The CAIS individuals are managed with loads of difficulty right, from assigning gender, gonadectomy timing, HRT, and sexual functioning to reproduction [52][53]. Bruce Gottlieb, PhD, and Mark A. Trifiro, MD, published as authors in GeneReviews^® that supportive laboratory findings for CAIS would be: 1 – evidence of normal or increased synthesis of testosterone by the testes; 2 – evidence of normal conversion of testosterone to DHT; 3 – evidence of normal or increased LH production by the pituitary gland [54]. C. Bouvattier et al. (2002) stated that in CAIS, but not in PAIS, there is a possible reduction in postnatal (0–3 months) surge in serum LH and serum testosterone concentrations [37].

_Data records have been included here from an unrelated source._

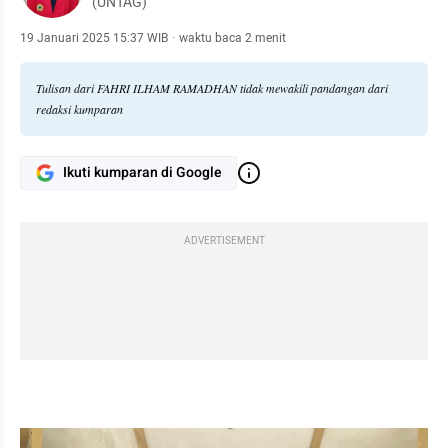
(UNTAG)
19 Januari 2025 15:37 WIB
·
waktu baca 2 menit
Tulisan dari FAHRI ILHAM RAMADHAN tidak mewakili pandangan dari
redaksi kumparan
Ikuti kumparan di Google
ADVERTISEMENT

Our case illustrates the need for a multidisciplinary team to obtain satisfactory output. Our 16-year-old case showed primary amenorrhea with swollen groin, well-developed mammary glands due to peripheral aromatization of androgen to oestradiol, and less to no axillary/pubic hair due to androgen insensitivity, implying CAIS condition. MRI studies showed a lack of structures derived from Mullerian hormones like the uterus, fallopian tube, ovaries, and upper region of the vagina. Ultrasound showed the presence of inguinal gonads. Testes release Mullerian inhibiting hormones leading to agenesis of Mullerian structures with the presence of lower vaginal structure as derived from urogenital sinuses in the embryological stage [55]. CAIS differs from Mayer–Rokitansky syndrome as it possesses a Mullerian structure with XX karyotype and primary amenorrhea [56]. CAIS is generally confirmed by identifying alteration in the AR gene but couldn't be performed in our patient due to non-availability, and timely gonadectomy was carried out as she had already attained secondary sexual manifestations. However, histological investigation showed hyperplasia of Leydig cells. CAIS patients are at risk of developing malignancies in general related to the testis and usually higher in post-puberty [53][57][58]. Patient’s secondary sexual characteristics, bone, and cardiovascular health are good following bilateral gonadectomy and HRT. Oral estrogen replacement therapy is considered a recommendation till menopause to obtain satisfactory results.

Conclusion / Заключение

A rare case of complete androgen insensitive syndrome is reported in an adolescent woman, and we have documented our encounter with the case report that came to us with the complaint of primary amenorrhea along with palpable gonads in the inguinal region, 46,XY karyotype. In general, gonad removal can be delayed till puberty. AR is the key player in differentiating gender in utero, leading to many effects. To achieve the optimized health status defined by the World Health Organization, the CAIS women require a multidisciplinary approach to deal with the rarity of DSD in both mental and physical aspects. The clinical problem of CAIS suppresses the life quality of patients, leading to self-destruction thoughts. Hence, correct AIS management must be done with a multidisciplinary group of physicians to counsel and support patient as well as family members properly for positive outcomes for patient's future. The government can make comprehensive genetic screening available for newborns to tackle future psychological problems associated with DSD identified at older age.